(Stored data entries)

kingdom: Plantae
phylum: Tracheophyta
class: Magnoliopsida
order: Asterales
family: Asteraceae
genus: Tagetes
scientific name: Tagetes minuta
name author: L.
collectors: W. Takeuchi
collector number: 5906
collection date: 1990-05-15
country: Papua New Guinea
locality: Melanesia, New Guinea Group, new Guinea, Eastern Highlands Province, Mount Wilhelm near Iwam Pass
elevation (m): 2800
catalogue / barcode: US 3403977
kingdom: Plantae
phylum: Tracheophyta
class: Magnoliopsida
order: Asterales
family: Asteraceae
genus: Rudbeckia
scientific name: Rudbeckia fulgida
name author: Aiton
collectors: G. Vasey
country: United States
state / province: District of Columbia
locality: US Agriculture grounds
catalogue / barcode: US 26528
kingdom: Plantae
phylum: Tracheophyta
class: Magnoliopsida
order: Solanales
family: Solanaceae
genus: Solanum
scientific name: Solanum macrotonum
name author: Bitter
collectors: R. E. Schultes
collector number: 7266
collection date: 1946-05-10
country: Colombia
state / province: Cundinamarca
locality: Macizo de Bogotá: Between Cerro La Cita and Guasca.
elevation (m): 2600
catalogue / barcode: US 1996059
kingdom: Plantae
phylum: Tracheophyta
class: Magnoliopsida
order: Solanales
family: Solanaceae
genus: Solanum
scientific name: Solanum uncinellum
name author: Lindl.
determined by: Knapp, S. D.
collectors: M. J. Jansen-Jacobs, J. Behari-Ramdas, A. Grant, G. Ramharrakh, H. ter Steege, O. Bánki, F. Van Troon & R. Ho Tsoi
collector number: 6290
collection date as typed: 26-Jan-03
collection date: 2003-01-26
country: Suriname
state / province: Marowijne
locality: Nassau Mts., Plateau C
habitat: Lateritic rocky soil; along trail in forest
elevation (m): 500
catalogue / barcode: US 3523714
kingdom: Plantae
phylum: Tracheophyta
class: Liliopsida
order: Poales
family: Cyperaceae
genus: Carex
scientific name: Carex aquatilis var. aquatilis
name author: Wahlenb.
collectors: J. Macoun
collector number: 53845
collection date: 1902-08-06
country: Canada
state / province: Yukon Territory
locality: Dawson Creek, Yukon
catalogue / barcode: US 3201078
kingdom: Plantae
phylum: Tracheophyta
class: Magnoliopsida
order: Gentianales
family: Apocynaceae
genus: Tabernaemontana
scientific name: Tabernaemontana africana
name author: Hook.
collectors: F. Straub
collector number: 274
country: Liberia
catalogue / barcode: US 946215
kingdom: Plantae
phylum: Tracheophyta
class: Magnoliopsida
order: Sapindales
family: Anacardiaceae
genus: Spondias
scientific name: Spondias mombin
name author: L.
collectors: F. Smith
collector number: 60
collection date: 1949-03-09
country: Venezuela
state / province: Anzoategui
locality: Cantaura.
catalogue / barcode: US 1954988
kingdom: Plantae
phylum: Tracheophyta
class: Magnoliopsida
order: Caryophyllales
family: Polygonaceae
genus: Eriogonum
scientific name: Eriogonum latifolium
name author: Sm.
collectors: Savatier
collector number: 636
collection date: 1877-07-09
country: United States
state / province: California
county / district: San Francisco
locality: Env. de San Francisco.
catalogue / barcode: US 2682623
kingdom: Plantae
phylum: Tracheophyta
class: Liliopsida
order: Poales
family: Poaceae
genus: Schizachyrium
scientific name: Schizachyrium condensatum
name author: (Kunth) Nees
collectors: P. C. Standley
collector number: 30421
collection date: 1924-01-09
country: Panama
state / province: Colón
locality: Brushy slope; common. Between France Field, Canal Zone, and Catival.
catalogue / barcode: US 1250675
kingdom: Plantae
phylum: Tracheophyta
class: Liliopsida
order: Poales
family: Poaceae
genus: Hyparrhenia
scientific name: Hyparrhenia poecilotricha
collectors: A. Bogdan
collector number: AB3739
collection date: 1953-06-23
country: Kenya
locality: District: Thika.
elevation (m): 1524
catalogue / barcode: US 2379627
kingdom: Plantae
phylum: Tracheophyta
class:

Given instruction:
Return the stretch of the entries above from the start through the line containing "catalogue / barcode: US 3403977", copying each line unchanged.

Worked solution:
kingdom: Plantae
phylum: Tracheophyta
class: Magnoliopsida
order: Asterales
family: Asteraceae
genus: Tagetes
scientific name: Tagetes minuta
name author: L.
collectors: W. Takeuchi
collector number: 5906
collection date: 1990-05-15
country: Papua New Guinea
locality: Melanesia, New Guinea Group, new Guinea, Eastern Highlands Province, Mount Wilhelm near Iwam Pass
elevation (m): 2800
catalogue / barcode: US 3403977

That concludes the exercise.